The vegetable and fruit growers stood by silently for decades in large part because they did not need government assistance to be successful. While generating close to half of farm receipts, the specialty crops are grown on just 11 million acres of farmland, versus 215 million for the major commodity crops.
In California, new financing could not come soon enough for garlic farms like the Christopher Ranch. The Christophers, fourth-generation farmers in the state, have struggled to hold their market share, and it is not hard to see why: On the wholesale market, Chinese garlic recently cost $15 to $16 for a 30-pound box, compared with $28 for a box of California garlic.

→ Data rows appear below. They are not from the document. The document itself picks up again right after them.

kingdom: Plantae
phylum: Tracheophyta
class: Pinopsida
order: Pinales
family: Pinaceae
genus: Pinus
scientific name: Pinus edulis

In the late 1990s the Christopher Ranch’s garlic production peaked at about 100 million pounds. Since then sales and acreage have fallen by more than 40 percent. In 2001 China began flooding the market with garlic, after managing to find ways around an import tariff of 377 percent.
As the demand for their garlic has fallen, the Christophers have turned to growing crops like pearl onions and shallots. The family hired a trade lawyer in Washington to try to battle tariff violations. Now they hope that the proposed crop bill will give them a chance to educate consumers and pay for more research into crop diseases.
“We don’t want handouts,” Mr. Mantelli said. “You don’t want to just give people subsidies, because nobody learns from subsidies. But you want to give them opportunities and resources and tools to make their industry better.”